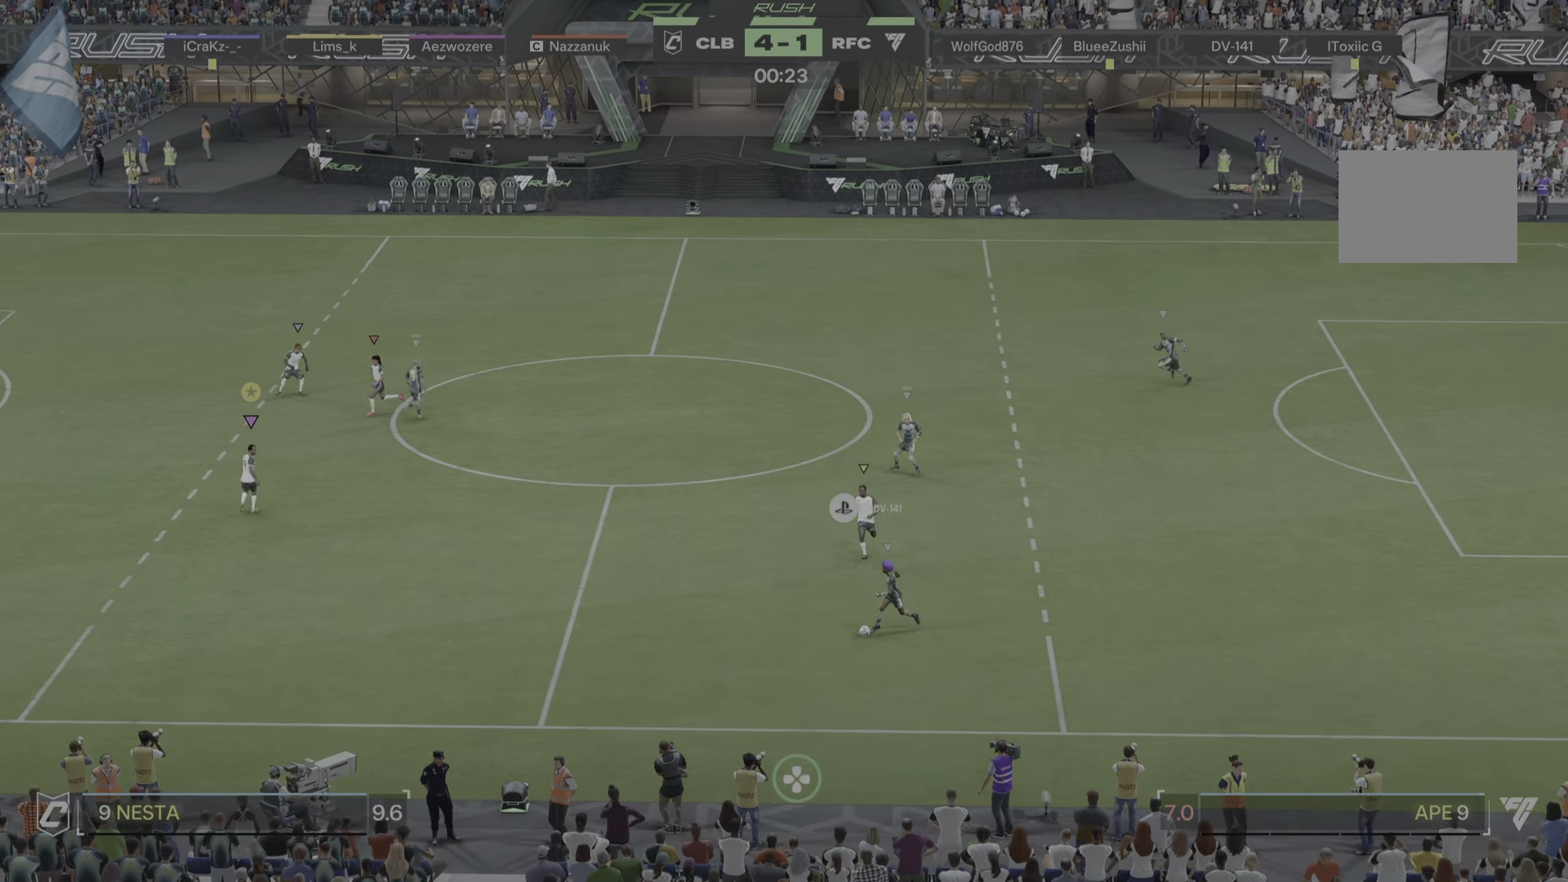
{"buttons": [], "left_stick": "down-left", "right_stick": "center", "events": [[167, "left_stick", "down-left"], [283, "left_stick", "center"], [367, "left_stick", "down-left"]]}
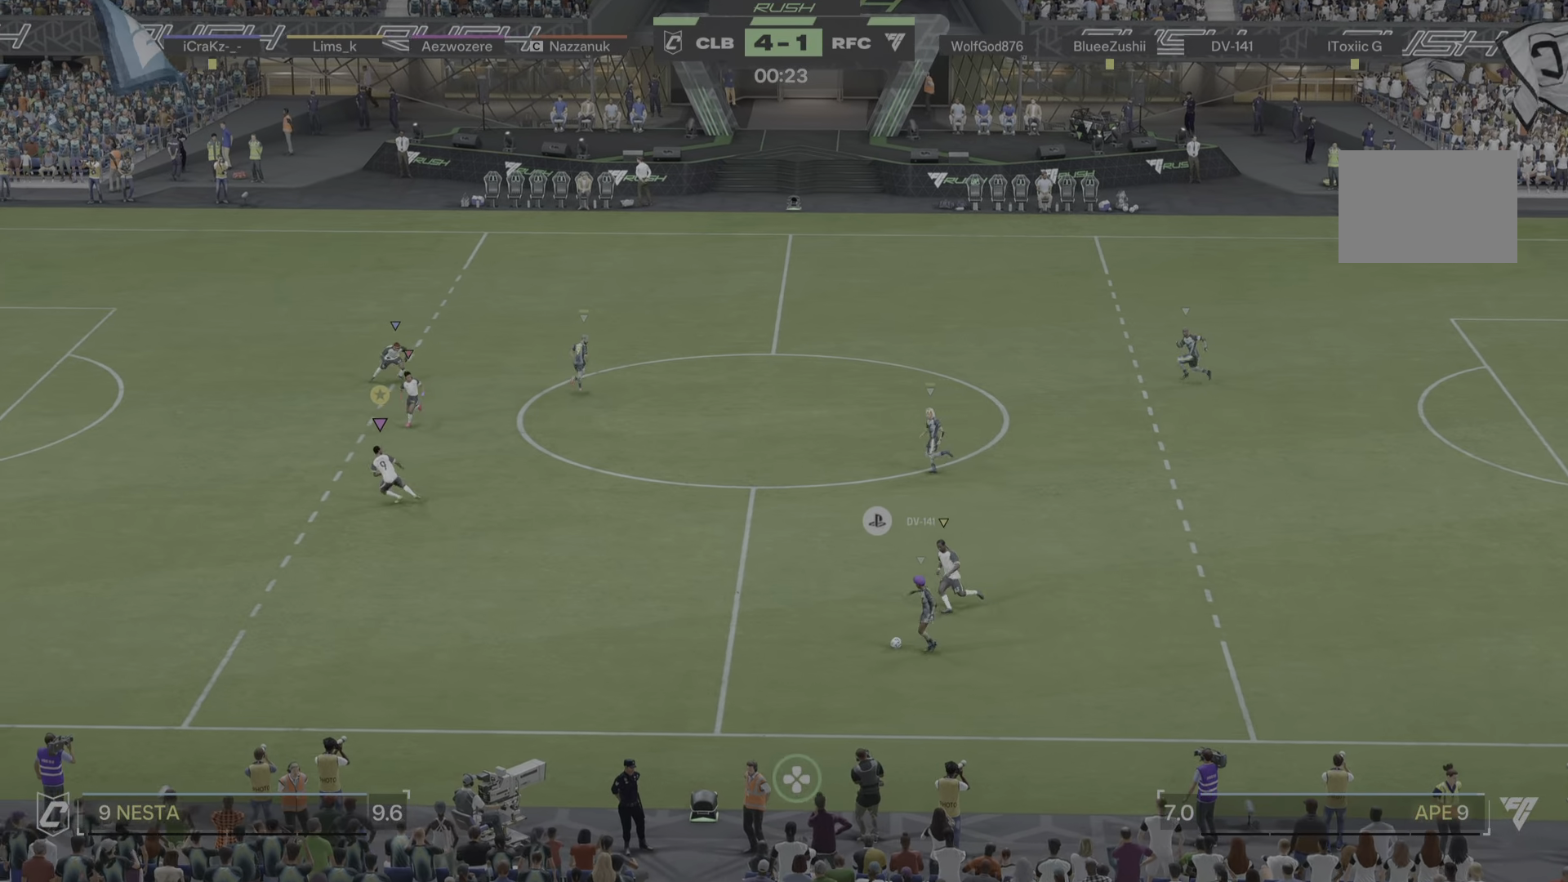
{"buttons": [], "left_stick": "down", "right_stick": "center", "events": [[200, "left_stick", "down"]]}
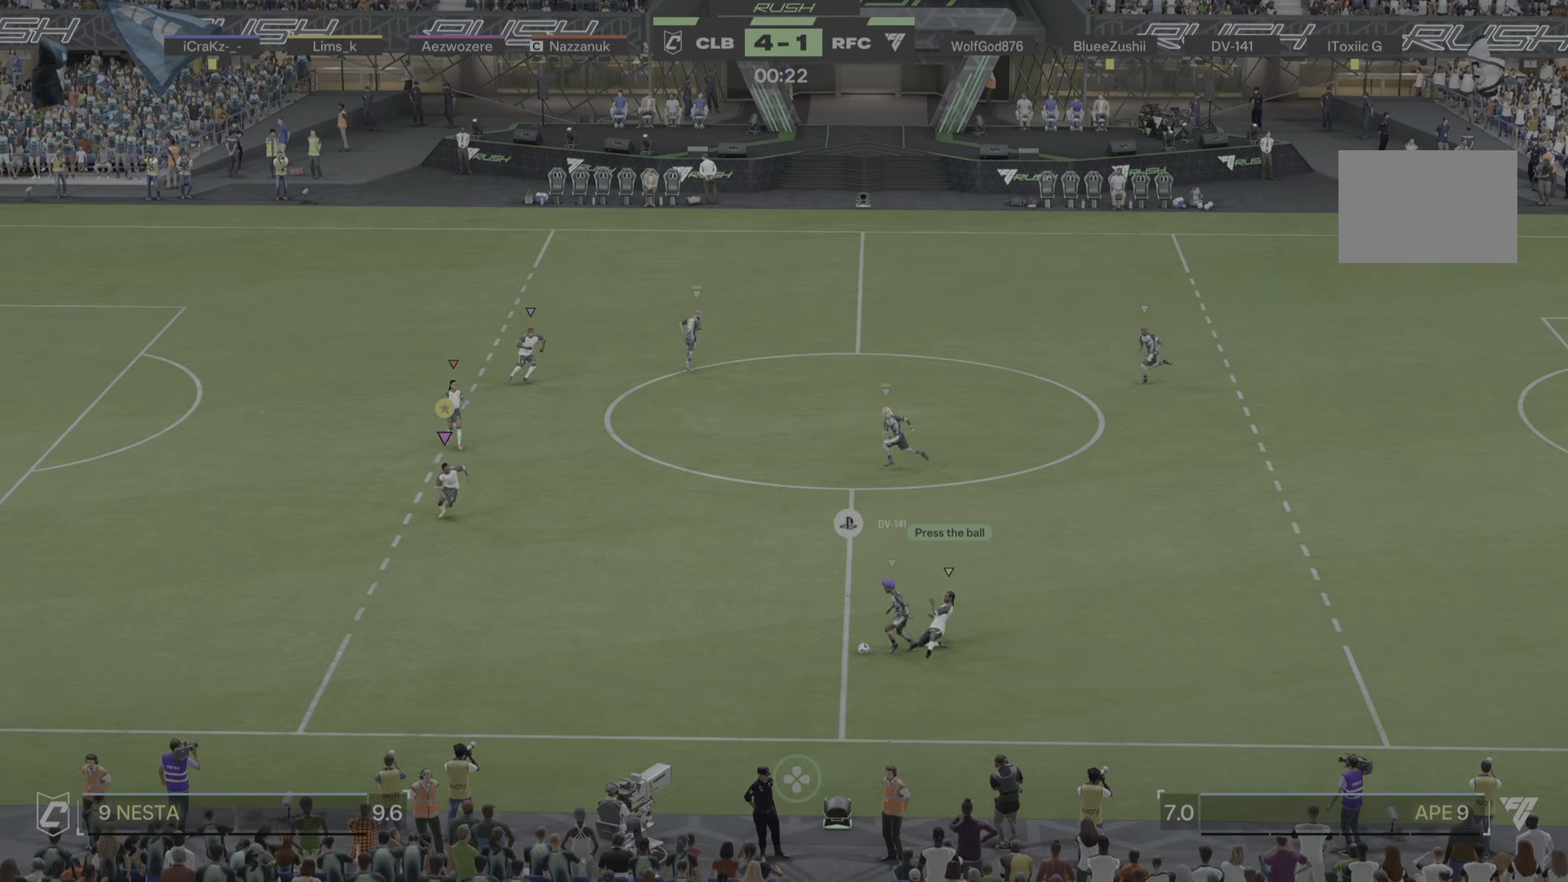
{"buttons": [], "left_stick": "down", "right_stick": "center", "events": []}
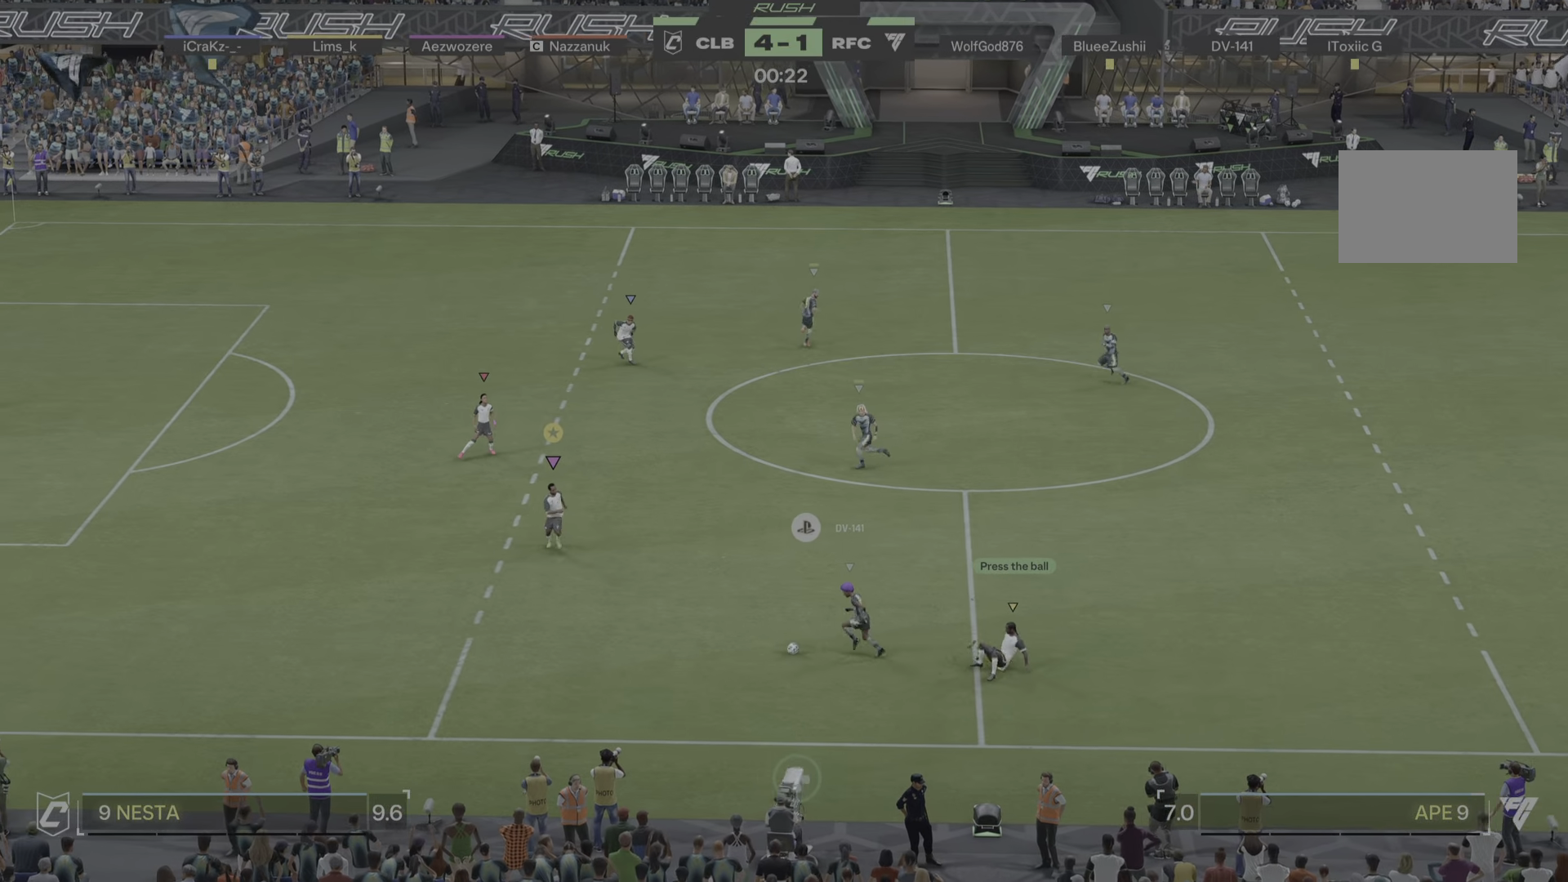
{"buttons": [], "left_stick": "down-left", "right_stick": "center", "events": [[50, "L2", "down"], [267, "L2", "up"], [484, "left_stick", "down-left"]]}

- [Exercise description] What you output must match the data exactly, apart from the pictures, which are left out.

- [Answer to this exercise]
{"buttons": [], "left_stick": "down-left", "right_stick": "center", "events": [[167, "left_stick", "down-left"], [283, "left_stick", "center"], [367, "left_stick", "down-left"]]}
{"buttons": [], "left_stick": "down", "right_stick": "center", "events": [[200, "left_stick", "down"]]}
{"buttons": [], "left_stick": "down", "right_stick": "center", "events": []}
{"buttons": [], "left_stick": "down-left", "right_stick": "center", "events": [[50, "L2", "down"], [267, "L2", "up"], [484, "left_stick", "down-left"]]}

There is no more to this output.